Find each line in the rows below that contains the string "volumechange", and copy those lines out in full.

Information shown =
--------------------------------------------------

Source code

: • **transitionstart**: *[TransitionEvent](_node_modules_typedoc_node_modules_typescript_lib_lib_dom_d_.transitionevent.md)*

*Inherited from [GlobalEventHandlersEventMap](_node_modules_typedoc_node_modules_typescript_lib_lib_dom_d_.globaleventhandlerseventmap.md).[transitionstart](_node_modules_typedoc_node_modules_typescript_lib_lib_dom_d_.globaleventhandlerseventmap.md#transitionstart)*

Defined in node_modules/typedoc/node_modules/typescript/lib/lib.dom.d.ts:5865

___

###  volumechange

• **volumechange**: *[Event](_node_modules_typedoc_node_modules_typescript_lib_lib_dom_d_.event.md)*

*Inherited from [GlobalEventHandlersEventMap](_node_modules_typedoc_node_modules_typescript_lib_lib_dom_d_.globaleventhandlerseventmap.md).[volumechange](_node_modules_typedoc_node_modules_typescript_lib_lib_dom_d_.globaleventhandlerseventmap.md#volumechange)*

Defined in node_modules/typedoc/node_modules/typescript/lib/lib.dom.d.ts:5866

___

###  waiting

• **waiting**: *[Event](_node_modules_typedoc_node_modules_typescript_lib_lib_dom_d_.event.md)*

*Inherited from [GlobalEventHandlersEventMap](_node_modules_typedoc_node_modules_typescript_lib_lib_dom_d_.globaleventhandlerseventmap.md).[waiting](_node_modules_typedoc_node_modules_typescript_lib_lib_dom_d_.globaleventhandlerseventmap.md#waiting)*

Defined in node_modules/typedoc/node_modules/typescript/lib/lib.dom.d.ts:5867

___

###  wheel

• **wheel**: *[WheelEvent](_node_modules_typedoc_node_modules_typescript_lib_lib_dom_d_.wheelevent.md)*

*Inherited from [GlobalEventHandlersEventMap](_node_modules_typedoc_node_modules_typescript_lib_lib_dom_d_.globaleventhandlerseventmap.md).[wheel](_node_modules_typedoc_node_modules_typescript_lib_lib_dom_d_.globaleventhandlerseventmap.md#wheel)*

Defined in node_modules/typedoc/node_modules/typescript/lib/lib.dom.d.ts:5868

--------------------------------------------------

Your response =
###  volumechange
• **volumechange**: *[Event](_node_modules_typedoc_node_modules_typescript_lib_lib_dom_d_.event.md)*
*Inherited from [GlobalEventHandlersEventMap](_node_modules_typedoc_node_modules_typescript_lib_lib_dom_d_.globaleventhandlerseventmap.md).[volumechange](_node_modules_typedoc_node_modules_typescript_lib_lib_dom_d_.globaleventhandlerseventmap.md#volumechange)*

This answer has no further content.